What to Do Before You Record Your Very First Episode
Most podcasting advice is about the mechanics — gear, editing software, hosting platforms. That stuff matters. But the decisions you make before you ever hit record often determine whether a show survives its first year.
Define Success Before You Start
What does a successful podcast look like to you in 12 months? Be specific. Not "growing" or "helping people" — measurable or at least concrete. Is it 1,000 downloads per episode? Securing a brand deal? Having built an email list from the show? Converting listeners into clients?
The definition of success shapes every other decision: how you structure the show, what topics you cover, how you allocate production time, whether you guest on other shows to grow. Without a definition, you're optimizing for nothing in particular.
Record a Pilot That You Don't Publish
Record a full-length episode before you launch. Don't publish it. Listen back to it honestly.
Notice where you trail off. Notice where you ramble. Notice whether your opening actually hooks anyone or whether it meanders for four minutes before getting to the point. Notice whether the episode length you planned feels right or whether you ran out of things to say in fifteen minutes or had to cut yourself off at the hour mark.
A pilot episode tells you more about what your show actually is than any amount of planning. It also gives you something specific to improve rather than abstract anxieties about whether you'll be good.
Sort Out Your Technical Setup Before Launch Day
Nothing kills momentum like spending your first recording session troubleshooting why your audio sounds hollow. Set up your recording environment ahead of time. Do a test record. Listen back on headphones. Listen on a phone speaker. Listen in your car.
Specifically check for: room echo, background noise (HVAC, street sound, refrigerator hum), mic proximity issues, recording level (too low means a thin, noisy signal; too hot means distortion), and whether the left/right channels are balanced if you're using stereo.
Fix these things before your first real episode. They don't get easier to fix once you're recording regularly.
Have a Buffer of Episodes Before You Launch
Launch with at least two or three episodes ready to go. Ideally three or four.

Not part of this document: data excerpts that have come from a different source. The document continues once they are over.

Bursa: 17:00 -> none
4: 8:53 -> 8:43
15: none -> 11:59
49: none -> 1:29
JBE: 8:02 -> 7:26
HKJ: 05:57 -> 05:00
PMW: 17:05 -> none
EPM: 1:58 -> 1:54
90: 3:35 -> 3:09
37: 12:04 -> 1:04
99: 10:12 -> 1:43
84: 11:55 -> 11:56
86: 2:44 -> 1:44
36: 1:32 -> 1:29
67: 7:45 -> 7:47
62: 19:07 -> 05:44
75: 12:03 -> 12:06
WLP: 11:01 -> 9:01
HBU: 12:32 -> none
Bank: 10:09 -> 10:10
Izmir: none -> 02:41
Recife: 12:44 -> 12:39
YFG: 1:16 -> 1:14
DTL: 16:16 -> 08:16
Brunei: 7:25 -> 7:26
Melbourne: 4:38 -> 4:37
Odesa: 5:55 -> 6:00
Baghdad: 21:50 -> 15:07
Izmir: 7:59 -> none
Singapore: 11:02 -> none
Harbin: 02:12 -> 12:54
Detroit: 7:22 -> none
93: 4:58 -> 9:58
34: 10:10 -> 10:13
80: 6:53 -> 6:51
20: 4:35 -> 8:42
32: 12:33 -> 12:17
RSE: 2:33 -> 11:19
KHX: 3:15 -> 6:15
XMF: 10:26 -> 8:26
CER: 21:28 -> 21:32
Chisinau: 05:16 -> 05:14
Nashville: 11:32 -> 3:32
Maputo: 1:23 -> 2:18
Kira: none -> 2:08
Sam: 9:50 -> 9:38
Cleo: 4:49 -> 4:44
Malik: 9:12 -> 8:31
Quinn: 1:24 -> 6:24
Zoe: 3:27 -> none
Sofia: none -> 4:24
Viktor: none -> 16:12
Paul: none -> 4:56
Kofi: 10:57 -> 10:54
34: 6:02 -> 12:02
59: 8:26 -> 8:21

Here's why: people who discover a new podcast and like it will often binge. If they like episode one and there's only one episode, they subscribe and wait. If they like episode one, listen to two and three while commuting home, and are fully bought in by episode four — that's a listener you've actually captured.
A multi-episode launch also takes some of the pressure off the first episode being perfect. If one is weaker than the others, it doesn't matter as much.
Tell People Before You Launch
Your first listeners are almost certainly going to be people you already know. That's fine. That's how almost every podcast starts. Let people in your network know something is coming before the launch date. Build even a small amount of anticipation. Early reviews and downloads — even from friends and family — help your show get indexed and surface in directories.
Starting with zero awareness and hoping the algorithm finds you is a strategy that almost never works.